## Try it
Please update the records below by replacing "wrogów" with "przeciwników" wherever it occurs, keeping everything else the same. Leave the pictures out of your answer.

(Given data begins)

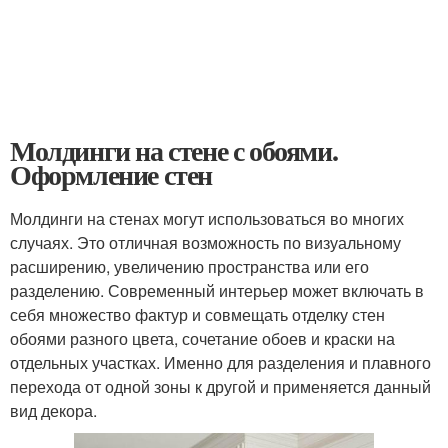
Молдинги на стене с обоями.
Оформление стен
Молдинги на стенах могут использоваться во многих
случаях. Это отличная возможность по визуальному
расширению, увеличению пространства или его
разделению. Современный интерьер может включать в
себя множество фактур и совмещать отделку стен
обоями разного цвета, сочетание обоев и краски на
отдельных участках. Именно для разделения и плавного
перехода от одной зоны к другой и применяется данный
вид декора.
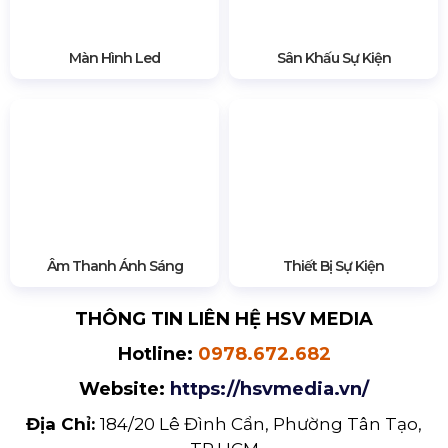
Màn Hình Led
Sân Khấu Sự Kiện
Âm Thanh Ánh Sáng
Thiết Bị Sự Kiện
THÔNG TIN LIÊN HỆ HSV MEDIA
Hotline:
0978.672.682
Website:
https://hsvmedia.vn/
Địa Chỉ:
184/20 Lê Đình Cẩn, Phường Tân Tạo,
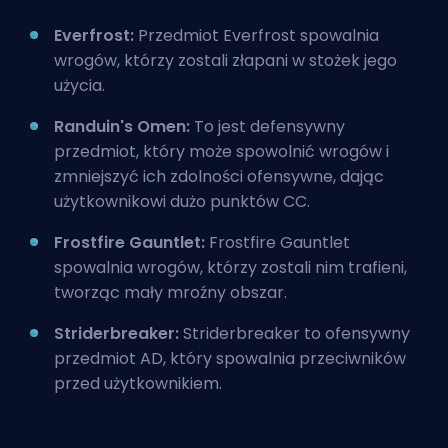
Everfrost:
Przedmiot Everfrost spowalnia
wrogów, którzy zostali złapani w stożek jego
użycia.
Randuin's Omen:
To jest defensywny
przedmiot, który może spowolnić wrogów i
zmniejszyć ich zdolności ofensywne, dając
użytkownikowi dużo punktów CC.
Frostfire Gauntlet:
Frostfire Gauntlet
spowalnia wrogów, którzy zostali nim trafieni,
tworząc mały mroźny obszar.
Striderbreaker:
Striderbreaker to ofensywny
przedmiot AD, który spowalnia przeciwników
przed użytkownikiem.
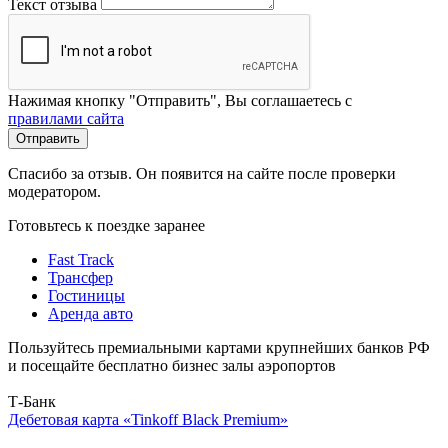
Текст отзыва
Нажимая кнопку "Отправить", Вы соглашаетесь с
правилами сайта
Отправить
Спасибо за отзыв. Он появится на сайте после проверки
модератором.
Готовьтесь к поездке заранее
Fast Track
Трансфер
Гостиницы
Аренда авто
Пользуйтесь премиальными картами крупнейших банков РФ
и посещайте бесплатно бизнес залы аэропортов
Т-Банк
Дебетовая карта «Tinkoff Black Premium»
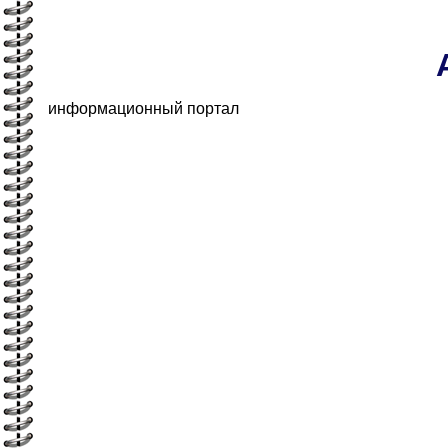
информационный портал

(Given data ends)

## Expected answer
Молдинги на стене с обоями.
Оформление стен
Молдинги на стенах могут использоваться во многих
случаях. Это отличная возможность по визуальному
расширению, увеличению пространства или его
разделению. Современный интерьер может включать в
себя множество фактур и совмещать отделку стен
обоями разного цвета, сочетание обоев и краски на
отдельных участках. Именно для разделения и плавного
перехода от одной зоны к другой и применяется данный
вид декора.
Màn Hình Led
Sân Khấu Sự Kiện
Âm Thanh Ánh Sáng
Thiết Bị Sự Kiện
THÔNG TIN LIÊN HỆ HSV MEDIA
Hotline:
0978.672.682
Website:
https://hsvmedia.vn/
Địa Chỉ:
184/20 Lê Đình Cẩn, Phường Tân Tạo,
Everfrost:
Przedmiot Everfrost spowalnia
przeciwników, którzy zostali złapani w stożek jego
użycia.
Randuin's Omen:
To jest defensywny
przedmiot, który może spowolnić przeciwników i
zmniejszyć ich zdolności ofensywne, dając
użytkownikowi dużo punktów CC.
Frostfire Gauntlet:
Frostfire Gauntlet
spowalnia przeciwników, którzy zostali nim trafieni,
tworząc mały mroźny obszar.
Striderbreaker:
Striderbreaker to ofensywny
przedmiot AD, który spowalnia przeciwników
przed użytkownikiem.
Текст отзыва
Нажимая кнопку "Отправить", Вы соглашаетесь с
правилами сайта
Отправить
Спасибо за отзыв. Он появится на сайте после проверки
модератором.
Готовьтесь к поездке заранее
Fast Track
Трансфер
Гостиницы
Аренда авто
Пользуйтесь премиальными картами крупнейших банков РФ
и посещайте бесплатно бизнес залы аэропортов
Т-Банк
Дебетовая карта «Tinkoff Black Premium»
информационный портал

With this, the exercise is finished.